Under the Convention, the right to a fair trial (Article 6) has been applied in several tax disputes. It has been cited in both civil and criminal cases. They include cases involving the presumption of innocence and the right to legal aid and certain guarantees in criminal cases. According to the European Court, although Article 6 does not usually affect civil tax proceedings, it does apply to criminal tax penalties or fines.
For example, in a Swiss case, the Court held that 400% penalty for tax evasion was a criminal charge. A similar decision was given in another case where UK tax authorities imposed substantial penalties for filing negligent or fraudulent tax returns.

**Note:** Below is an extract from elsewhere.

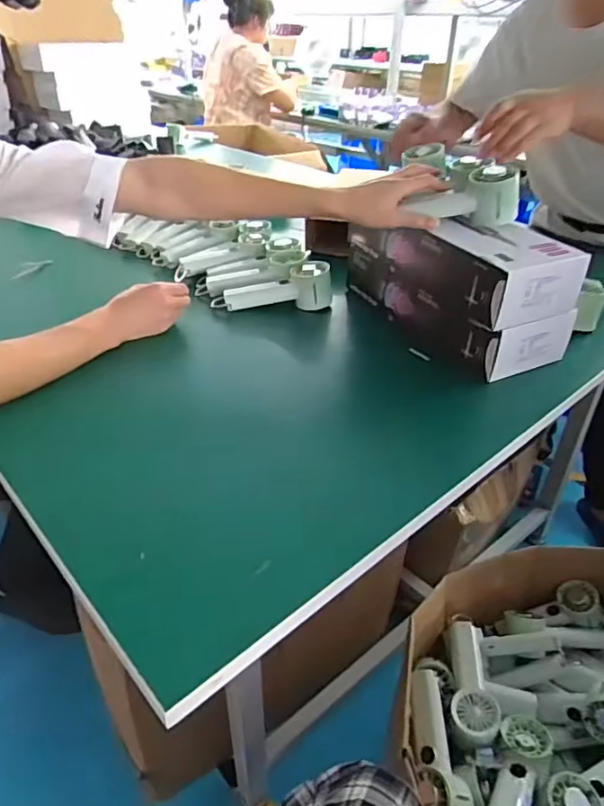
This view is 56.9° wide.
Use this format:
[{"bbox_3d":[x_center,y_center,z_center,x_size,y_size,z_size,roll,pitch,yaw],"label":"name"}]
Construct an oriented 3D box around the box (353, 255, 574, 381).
[{"bbox_3d":[0.216,-0.154,0.857,0.138,0.082,0.353,-17,38,-25],"label":"box"}]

The most commonly used right under this Article has been the right to a tax decision within a reasonable time. In several “delay” cases, the Court held a period of over five years as unreasonable.

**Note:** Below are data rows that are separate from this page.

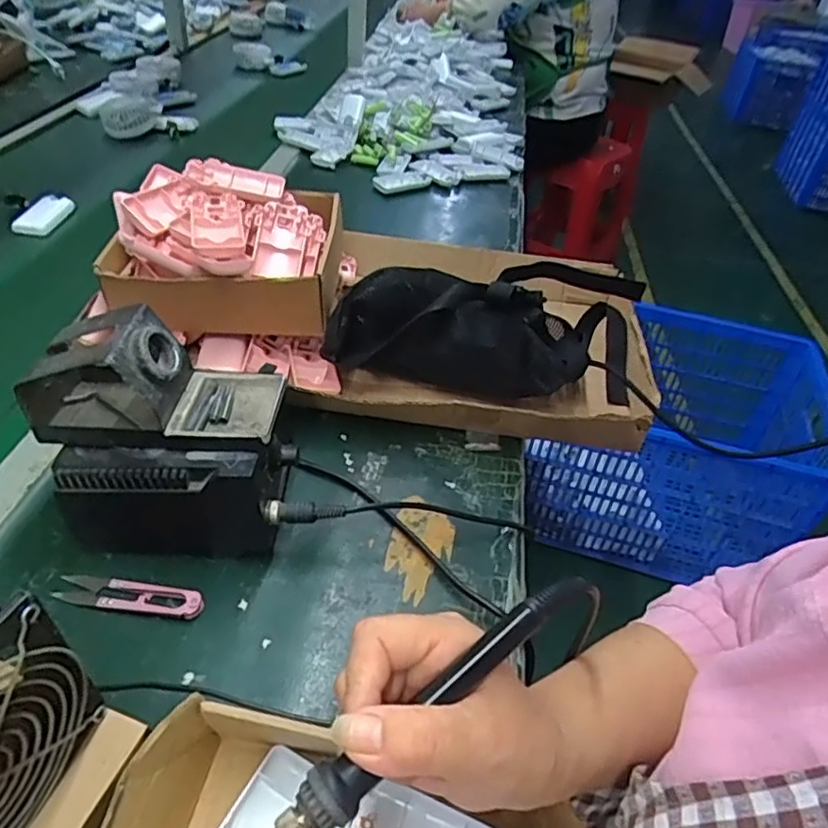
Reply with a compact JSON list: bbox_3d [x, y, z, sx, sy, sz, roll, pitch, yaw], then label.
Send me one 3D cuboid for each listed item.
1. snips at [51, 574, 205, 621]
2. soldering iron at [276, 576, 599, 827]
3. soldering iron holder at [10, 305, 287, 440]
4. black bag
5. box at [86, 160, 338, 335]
[{"bbox_3d":[-0.201,0.126,0.444,0.103,0.011,0.024,8,41,2],"label":"snips"},{"bbox_3d":[-0.001,0.131,0.248,0.207,0.020,0.027,-34,53,-19],"label":"soldering iron"},{"bbox_3d":[-0.180,-0.024,0.439,0.162,0.077,0.070,4,41,-3],"label":"soldering iron holder"},{"bbox_3d":[0.083,-0.099,0.669,0.313,0.108,0.195,9,41,3],"label":"black bag"},{"bbox_3d":[-0.187,-0.176,0.650,0.205,0.108,0.181,4,41,-3],"label":"box"}]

The European Court has taken up tax cases in several situations under Article 1 of the First Protocol. They include unreasonable tax objectives, disproportionate taxes and unfair balance between the interests of the taxpayer and the community.
The cases filed by taxpayers that tax rates were excessive have so far not been successful in the Strasbourg Court. However, the Court has been more sympathetic in cases where the tax rules were either not published properly or were unclear or they were a breach of law.
Article 14 guarantees non-discrimination in tax matters while Article 8 provides for a right to privacy, including in tax matters. The latter Article has been raised by taxpayers when required to provide tax information to the revenue authorities. Article 9 on freedom of thought, conscience and religion has been raised in relation to church taxes.
Article 4 of the Seventh Protocol disallows double or multiple punishments for the same tax conduct. Since heavy penalties are considered as a criminal offence under Article 6, further criminal prosecution for tax evasion may lead to double punishment.
So far, there have not been many cases where the taxpayer has been successful under the ECHR rulings.
The European Union has achieved significant harmonisation of indirect taxes, particularly value-added tax, but its success in direct taxes has been limited. Its efforts so far have been directed towards tax base harmonisation. Apparently, Member States are relatively free to compete on tax rates provided there is no ring fencing (i.e. the same rates apply to resident and nonresident taxpayers).
Although the ECJ decisions are slowly helping to create an internal market with more harmonized tax systems, the measures undertaken so far appear to be largely to eliminate harmful tax competition in the Member States.
It is expected that the increasing need for tax revenues in the future, particularly to finance the rising social security costs in the Member States, will continue to put pressures on them to look at measures to protect their tax base.